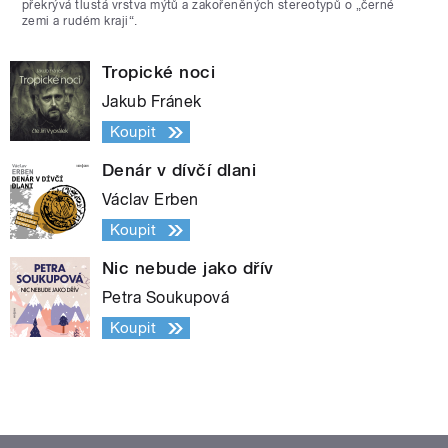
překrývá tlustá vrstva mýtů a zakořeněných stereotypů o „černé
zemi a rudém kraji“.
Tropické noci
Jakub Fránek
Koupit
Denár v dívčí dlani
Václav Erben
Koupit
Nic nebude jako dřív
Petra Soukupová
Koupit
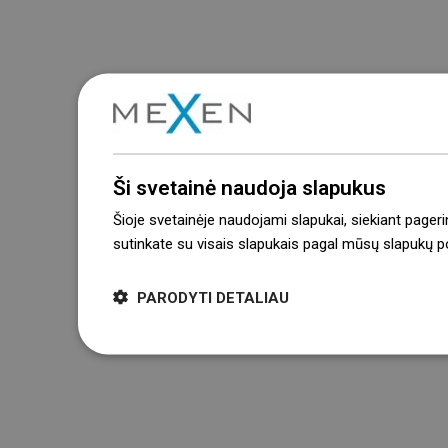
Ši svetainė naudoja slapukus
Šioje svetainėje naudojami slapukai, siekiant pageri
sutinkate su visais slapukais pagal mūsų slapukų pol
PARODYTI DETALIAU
--------------------------------------------------
**Problem**
Print the material above exactly, skipping its images.

**Answer to the exercise**
překrývá tlustá vrstva mýtů a zakořeněných stereotypů o „černé
zemi a rudém kraji“.
Tropické noci
Jakub Fránek
Koupit
Denár v dívčí dlani
Václav Erben
Koupit
Nic nebude jako dřív
Petra Soukupová
Koupit
Ši svetainė naudoja slapukus
Šioje svetainėje naudojami slapukai, siekiant pageri
sutinkate su visais slapukais pagal mūsų slapukų pol
PARODYTI DETALIAU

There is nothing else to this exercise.